— PASSAGE SHOWN —
++++++++++

In [6]:
# 1. Setup and initialization
import weaviate
from weaviate.classes.init import Auth
from weaviate.classes.query import MetadataQuery

from openai import OpenAI
from langsmith.wrappers import wrap_openai
from langsmith import traceable, evaluate

import os
from dotenv import load_dotenv

load_dotenv()

# Initialize clients
wcd_url = os.environ["WCD_URL"]
wcd_api_key = os.environ["WCD_API_KEY"]

client = weaviate.connect_to_weaviate_cloud(
    cluster_url=wcd_url,                                    
    auth_credentials=Auth.api_key(wcd_api_key),
)
openai_client = wrap_openai(OpenAI(api_key=os.getenv('OPENAI_API_KEY')))

            Please make sure to close the connection using `client.close()`.


In [9]:
@traceable
def tesla_agent(inputs: dict) -> dict:

    query = inputs["messages"][-1]["content"]

    print (query)
    response = openai_client.embeddings.create(
        model="text-embedding-3-large",
        input=query
    )
    query_embedding = response.data[0].embedding

    collection_name = "Vladimir"

    collection = client.collections.get(collection_name)
    similar_texts = collection.query.near_vector(
        near_vector=query_embedding,
        limit=3,
        return_properties=["text"],
        return_metadata=MetadataQuery(distance=True)
    )

    context_str = "\n\n---\n\n".join([doc.properties["text"] for doc in similar_texts.objects])

    prompt = f"""Answer the question using ONLY the information provided in the context below. 
    Do not add any general knowledge or information not contained in the context."

    Context:
    {context_str}

    Question: {query}

    Answer:"""

    print(prompt)

++++++++++

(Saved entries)
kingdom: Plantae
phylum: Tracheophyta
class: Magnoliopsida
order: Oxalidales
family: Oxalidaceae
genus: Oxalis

++++++++++

— WHAT YOU NEED TO DO —
1. In the notebook code, which model is used to create the query embedding?
2. Change "similar_texts" to "nearest_texts" in the notebook code, and give the lines between "query_embedding = response.data[0].embedding" and "doc in similar_texts.objects])", inclusive.
The rows were taken from a separate source.

— ANSWERS FOR THE TASKS —
1. text-embedding-3-large

2.
query_embedding = response.data[0].embedding

    collection_name = "Vladimir"

    collection = client.collections.get(collection_name)
    nearest_texts = collection.query.near_vector(
        near_vector=query_embedding,
        limit=3,
        return_properties=["text"],
        return_metadata=MetadataQuery(distance=True)
    )

    context_str = "\n\n---\n\n".join([doc.properties["text"] for doc in nearest_texts.objects])